Apperently cuModuleLoad fails when trying to load PTX file for a higher architecture than GPU in system.
This may seem logical or perhaps not… either way… I am not sure if this behaviour is documented.
I was kinda hoping to load all PTX files generated for all architectures, to then later display some informations about them like attributes and such, by querieing the driver api.
Now because the loads fail with error: CUDA_ERROR_NO_BINARY_FOR_GPU this is not possible.
I guess the “just in time compiler” tries to compile the PTX file when it’s loaded and apperently it can’t really compile it… hmm… I still think it’s kinda strange.
Perhaps this API needs to be further refined with an extra api called:
“cuModuleCompile” or “cuModuleBuild”
Then again I can understand for cubins that load would make some sense giving this error… but for PTX it doesn’t really make sense… maybe not even for cubin…

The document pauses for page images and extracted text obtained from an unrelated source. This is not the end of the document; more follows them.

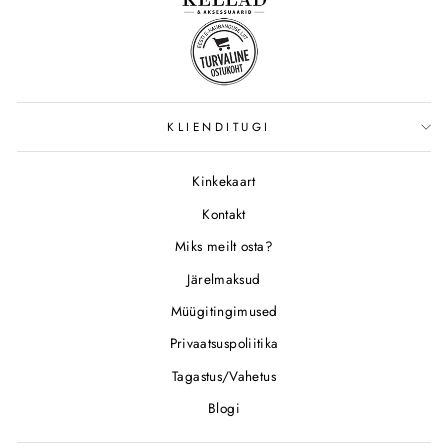
KLIENDITUGI
Kinkekaart
Kontakt
Miks meilt osta?
Järelmaksud
Müügitingimused
Privaatsuspoliitika
Tagastus/Vahetus
Blogi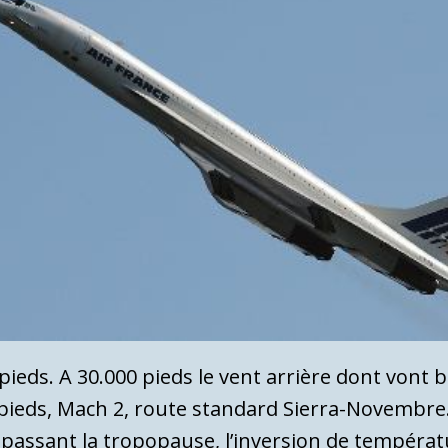
eds. A 30.000 pieds le vent arrière dont vont b
pieds, Mach 2, route standard Sierra-Novembre. L
 passant la tropopause, l’inversion de températ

Perhaps this particular error should be postponed until it executes… but that would cause unnecessary compile delays… which should be done only once previously… hence the need for cuModuleCompile;
However compiling for cubins might not make sense, so the api could be renamed to:
^ I think that makes more sense.
This way… it might be possible to query the device driver for attributes for kernels of higher compute capabilities than GPU itself.
This missing functionality is not that much of a big deal.
I guess I can simply adjust my program to set an array of booleans to false for load failures and so forth.
At the very least cuModuleLoad’s documentation should be updated to indicate that loading a PTX for a higher archicture than current GPU could fail.
Ofcourse here lies the problem… PTX is suppose to be future/backwards compatible… but currently it’s not.
This error message again proves that.